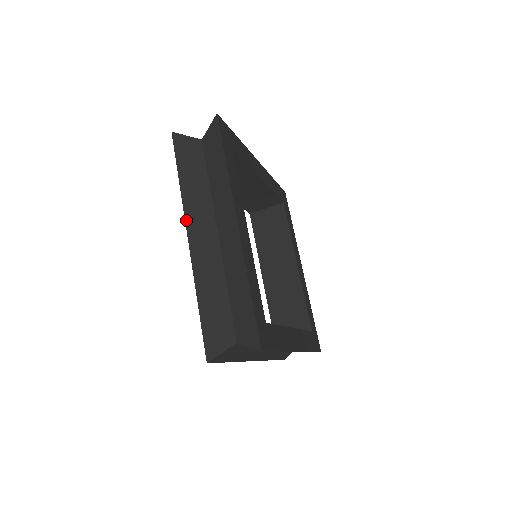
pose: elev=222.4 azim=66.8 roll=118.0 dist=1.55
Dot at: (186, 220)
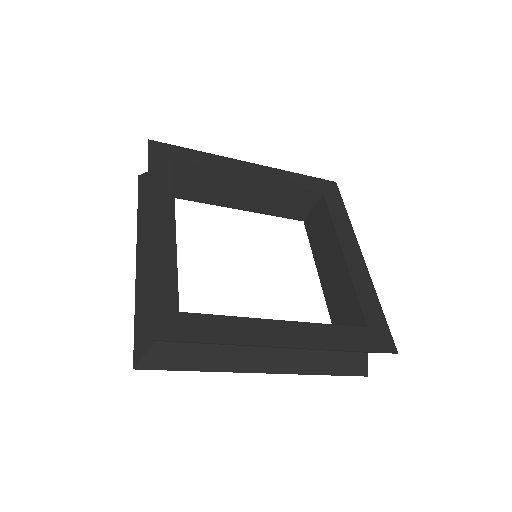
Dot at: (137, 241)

==

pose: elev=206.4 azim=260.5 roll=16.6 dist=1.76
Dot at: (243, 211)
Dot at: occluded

> _What you will do_: Convert the lines of the records into a Markdown table with the columns Row and Line, starting with the line containing "pose: elev=206.4 azim=260.5" and going on through the line containing "Dot at: occluded". Leave out any blank lines.

> _Completed task_:
| Row | Line |
|---|---|
| 1 | pose: elev=206.4 azim=260.5 roll=16.6 dist=1.76 |
| 2 | Dot at: (243, 211) |
| 3 | Dot at: occluded |